Admettre qu'on n'est pas un travailleur d'équipe, c'est presque suicidaire. Pourtant, bien peu d'organisations prêchent par l'exemple.
Même si tout le monde s'accorde à dire que le travail d'équipe est le meilleur moyen d'atteindre les objectifs d'une organisation, la mise en pratique n'est pas aisée.
Les objectifs d'une équipe ne sont pas toujours compris ni acceptés par ses membres, plus souvent concentrés sur leurs objectifs individuels. Plus l'organisation ou le groupe est grand, plus cela devient complexe. Souvenez-vous, déjà à l'école, il était difficile de s'entendre sur la distribution des tâches en vue des travaux d'équipe. La collaboration entre celui qui était toujours en retard dans ses recherches, le "tire-au-flanc", le premier de classe angoissé par la note finale… et vous-même débouchait parfois sur des travaux de fin de session houleux. C'était toujours les mêmes qui s'occupaient de produire le document final. En entreprise, le scénario est semblable, à la différence que les objectifs et les délais sont imposés par votre employeur, qui vous paie pour cela. Pour devenir un meilleur joueur d'équipe, il est important de connaître les grands paradoxes du travail d'équipe dans nos organisations.
- L'organisation du travail en silos. Les équipes sont regroupées par fonctions et par compétences, et n'ont que peu d'interactions, sauf par obligation. Même les structures matricielles censées obliger les unités à collaborer n'y parviennent pas. Prenez la fonction RH. Elle sert de multiples clients internes, mais elle est composée principalement de spécialistes qui, même entre professionnels des RH, ont parfois du mal à collaborer. À titre d'exemple, la fonction rémunération est souvent coincée entre ses échelles salariales internes et le marché externe. Résultat : les experts en rémunération sont souvent en conflit avec leurs collègues recruteurs lorsqu'il s'agit d'embaucher des candidats externes. Par ailleurs, un vice-président finance me confiait récemment que son processus budgétaire ressemblait à une guerre civile. Les équipes de vente refusaient carrément de coopérer avec ses équipes et n'acceptaient pas leurs méthodes de calcul de coûts d'exploitation. Résultat ? Il lui était quasi impossible de comptabiliser certains frais, et le processus s'allongeait de façon spectaculaire.

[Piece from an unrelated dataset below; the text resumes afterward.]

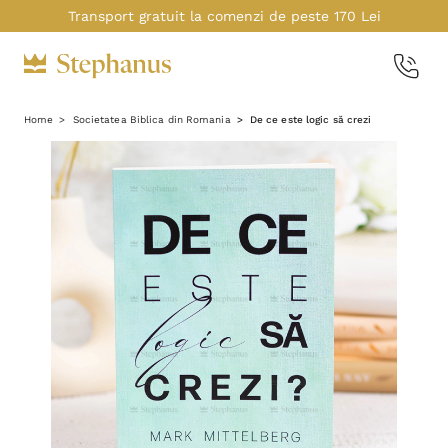
Transport gratuit la comenzi de peste 170 Lei
Home
Societatea Biblica din Romania
De ce este logic să crezi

- Les systèmes d'évaluation et de rémunération. Bien que les entreprises veuillent favoriser le travail d'équipe, elles rémunèrent surtout la performance individuelle. Même si une portion de la prime de fin d'année repose sur l'atteinte des objectifs de l'entreprise, il est bien souvent difficile pour les employés d'en comprendre les règles de distribution. La prime individuelle est liée à la performance de l'individu, dont l'atteinte des objectifs est jaugée au moment de l'entrevue d'évaluation annuelle. C'est en fonction de cette évaluation que l'employé pourra accéder ou non à une promotion, faire évoluer sa carrière à l'interne, obtenir de la formation et une augmentation. Ces mécanismes ne suscitent ni l'entraide ni la collaboration.
- La divergence entre les objectifs collectifs et les objectifs individuels. D'un côté, les entreprises doivent réagir rapidement, innover constamment, faire face à un environnement de plus en plus complexe ; de l'autre, les employés recherchent un meilleur équilibre de vie et se sentent de moins en moins engagés dans l'organisation. Le fossé se creuse donc entre les attentes des entreprises envers leurs employés et ce que ces derniers recherchent au travail. C'est ainsi qu'on se retrouve avec des équipes hétéroclites où cohabitent le perfectionniste, le bourreau de travail, l'employé qui fait du neuf à cinq et celui qui fait du présentéisme. Ce ne sont pas tous les employés qui se sentent concernés de la même manière par la croissance de l'entreprise et l'atteinte de ses objectifs.
- La composition de l'équipe. On choisit rarement ses collègues. Quand vous a-t-on demandé pour la dernière fois votre avis sur votre voisin de bureau ? Vous devrez pourtant vous en accommoder : ce sera peut-être le seul point commun que vous partagerez avec lui.
Aucun doute, en ce qui a trait au travail d'équipe, il existe une forme d'hypocrisie qui se manifeste par les séminaires de mobilisation créative, les gourous de la motivation collective, les parties de paint ball et autres activités de défoulement collectif.